-------- Supplied text --------

Item 3: Source and Amount of Funds or Other Consideration

 

The reporting person is the former parent holding company of the issuer. The issuer was a formerly wholly-owned subsidiary of the reporting person. The issuer consummated its IPO on March 26, 2014. Following the IPO, the reporting person holds 2,000,000 shares of the common stock of the issuer.

 

Item 4: Purpose of Transaction

 

See Item 3 above. The reporting person, Oculus Innovative Sciences, Inc., acquired beneficial ownership of the common stock, as described in Item 3, as the former parent company of the issuer.

-------- Given material --------

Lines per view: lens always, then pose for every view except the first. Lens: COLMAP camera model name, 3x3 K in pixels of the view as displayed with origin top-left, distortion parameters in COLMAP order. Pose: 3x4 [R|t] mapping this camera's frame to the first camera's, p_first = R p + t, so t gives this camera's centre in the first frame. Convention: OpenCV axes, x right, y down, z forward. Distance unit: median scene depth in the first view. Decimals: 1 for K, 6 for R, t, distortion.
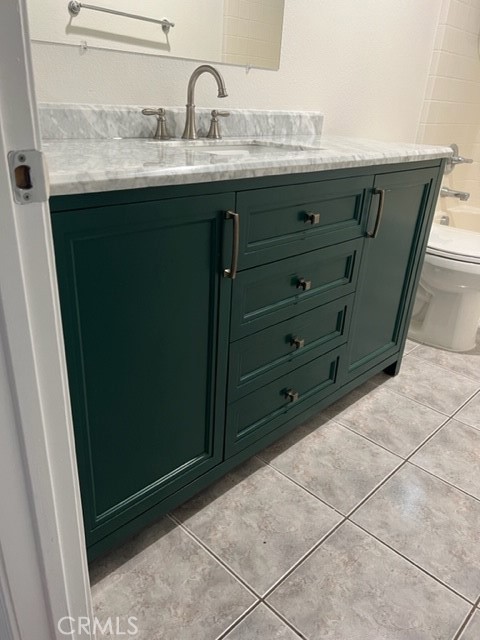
lens RADIAL K [[481.5, 0, 240.9], [0, 481.5, 316.5], [0, 0, 1]] dist [0.059576, -0.048728]
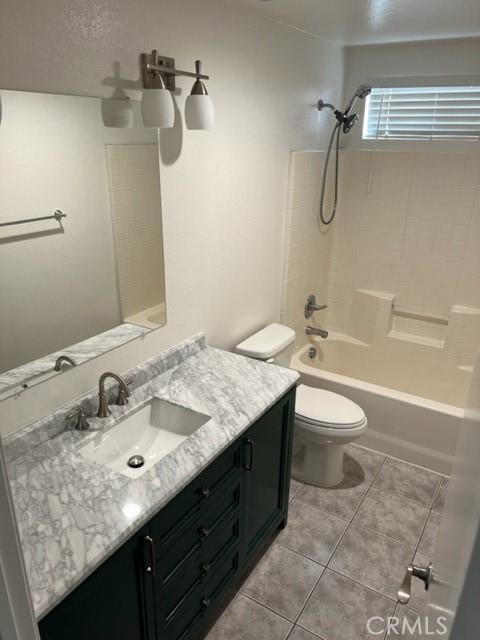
lens RADIAL K [[481.5, 0, 243.1], [0, 481.5, 324.0], [0, 0, 1]] dist [0.059576, -0.048728]
pose [[0.974298, -0.110958, 0.196038, 0.024767], [0.118052, 0.992697, -0.024845, -0.447135], [-0.191850, 0.047350, 0.980281, -0.292898]]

--------

Tasks to complete
A – Print every line of the camera lens and pose records word for word, but leave out the pictures.
B – Continue the filing about the reporting person's stake in the issuer, starting after its final sentence.

Task answers
A –
Lines per view: lens always, then pose for every view except the first. Lens: COLMAP camera model name, 3x3 K in pixels of the view as displayed with origin top-left, distortion parameters in COLMAP order. Pose: 3x4 [R|t] mapping this camera's frame to the first camera's, p_first = R p + t, so t gives this camera's centre in the first frame. Convention: OpenCV axes, x right, y down, z forward. Distance unit: median scene depth in the first view. Decimals: 1 for K, 6 for R, t, distortion.
lens RADIAL K [[481.5, 0, 240.9], [0, 481.5, 316.5], [0, 0, 1]] dist [0.059576, -0.048728]
lens RADIAL K [[481.5, 0, 243.1], [0, 481.5, 324.0], [0, 0, 1]] dist [0.059576, -0.048728]
pose [[0.974298, -0.110958, 0.196038, 0.024767], [0.118052, 0.992697, -0.024845, -0.447135], [-0.191850, 0.047350, 0.980281, -0.292898]]

B –
As previously disclosed in Item 1.01 of the Current Report on Form 8-K, filed with the U.S. Securities and Exchange Commission on March 16, 2015, the reporting person entered into a securities purchase follow-up agreement with two investors under which it sold 1,650,000 shares of the issuer, or the Ruthigen Shares, on March 13, 2015, provided that 50,000 shares may be sold to another investor prior to closing. The sale is expected to close at the time of the issuer’s merger and prior to August 13, 2015, except that such date may be extended for up to 60 calendar days at the sole discretion of the reporting person. If the issuer’s merger does not close by August 13, 2015 or the extended date, there will be no obligation to purchase the shares. If the reporting person does not sell the 50,000 shares prior to August 13, 2015, as may be extended, the reporting person must retain the voting rights for 50,000 shares until and through the closing of the issuer’s merger.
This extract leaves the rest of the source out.